Stay Healthy During Every Season with Seasonal Foods
Eating seasonal foods is good for the environment. It ensures that produce is fresh and local. As seasons change there are different produce items that go in and out of season. When you eat foods that are in season you get to enjoy their taste, price, and nutrients.
Benefits of Eating Seasonally
Foods that are in season taste better and have the highest levels of flavors and nutrition. Seasonal produce is cheaper because it is from local sources and doesn't have to travel far. Local foods are also harvested in large batches when ripe, so they are in abundance. Local produce reduces pollution caused by trucks traveling long distances with imported produce. Produce is often treated with chemicals when transported from one location to another. This process helps preserve shelf life, though is not ideal for consumption. By consuming foods that are grown near your home or in your own garden, you can avoid tainted produce. Many unknown elements can come into contact with produce when transporting it overseas. Produce that comes from overseas may have been grown in untested or contaminated soil. Seasonal foods tend to correlate to what your body needs during certain seasons. During the winter season, people tend to lack vitamin C. Winter is also when citrus fruits are in season. Citrus fruits contain lots of vitamin C, it’s as if mother nature has a plan for us. So what’s in season in February? Great question!

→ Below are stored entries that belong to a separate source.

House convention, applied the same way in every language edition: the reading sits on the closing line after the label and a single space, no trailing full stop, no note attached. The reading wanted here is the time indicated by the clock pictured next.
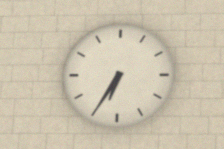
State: 6:35
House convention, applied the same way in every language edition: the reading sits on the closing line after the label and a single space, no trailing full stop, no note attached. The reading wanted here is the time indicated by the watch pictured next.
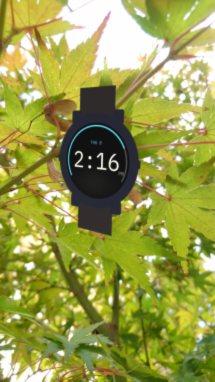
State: 2:16
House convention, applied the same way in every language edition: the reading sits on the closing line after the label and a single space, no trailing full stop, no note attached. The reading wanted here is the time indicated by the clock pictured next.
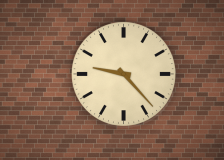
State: 9:23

Foods in Season During February and Their Benefits
This leafy-green contains vitamin K, which supports bone health and regulates blood. Arugula is a high antioxidant food that prevents cell damage and supports eye health. Use it as grain replacement in your diet instead of a bread bun or pasta to help promote weight loss. It's never too soon to start adding it to your diet, with its peppery taste you are sure to enjoy it!
Beets are great for boosting the immune system. They are high in vitamin C and may help lower your blood sugar. Beets also assist in the detoxifications by contributing to healthy blood and liver.

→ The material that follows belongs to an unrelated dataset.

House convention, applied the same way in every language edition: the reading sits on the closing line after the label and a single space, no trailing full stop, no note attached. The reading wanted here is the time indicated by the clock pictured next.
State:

Broccoli, those tiny trees should be an addition to your diet right away if you’re trying to eat healthier. Broccoli contains antioxidants that can help fight skin damage. It also contains vitamin C, which helps boost immunity. Broccoli can even contribute to proper digestion and internal health.

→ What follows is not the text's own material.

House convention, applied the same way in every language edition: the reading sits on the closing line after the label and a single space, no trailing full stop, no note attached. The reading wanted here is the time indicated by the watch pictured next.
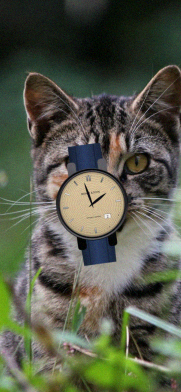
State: 1:58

One cup of cauliflower provides more nutrients than you can image. All those nutrients come with extensive benefits. Cauliflower contains large amounts of vitamin C, good for fighting inflammation. Indole-3-carbinol is a compound found in cauliflower also has anti-inflammatory properties. Cauliflower contains omega-3 which helps lower the chances of heart disease. It may also be able to regulate hormones and keep them at healthy levels.
Carrots are one of the most popular vegetables in the US. Luckily, they are super nutritious and easy to come by. They can help lower blood pressure because of their high potassium content. Carrots also have fiber, making them a good component in the digestive process.
Low in calories, high in nutrients- you should find a way to get more kale in your diet. Kale has more iron per calorie than a steak does. Iron is great because it helps move oxygen around your body and supporting cell growth. Kale is also great for cardiovascular support, which may prevent heart disease.
Adding lemons to your water tastes great and also has health benefits. Lemons can help with indigestion and constipation by helping to increase peristalsis. They also have strong antibacterial properties, which kill bacteria in the body.
These juicy fruits are great if you need some help with digestion. They have 18% of your daily fiber intake preventing constipation and regulating digestion. Antioxidants in pears fight free radicals that may cause damage to your cells. Pears also contain high levels of copper and iron, which can help to speed up your body’s healing process.
These celery-stalk like vegetables are quite sour despite their appearance. Rhubarb is often prepared with honey or served as a preserve with fruit. This vegetable has 45% of the daily value of vitamin K. Vitamin K is good for bone health and supports brain function. Another vitamin at work here is vitamin A, it supports skin health and mucous membranes.
All these foods are in season now and have benefits that your body will be happy to receive. What better way to enjoy the changing season than with new recipes and new ingredients. Working with seasonal fruits and vegetables is a great way to spend time in the kitchen. Use this time to bond with yourself for some me-time, or with family. You can have fun experimenting with new recipes while creating new dishes to share.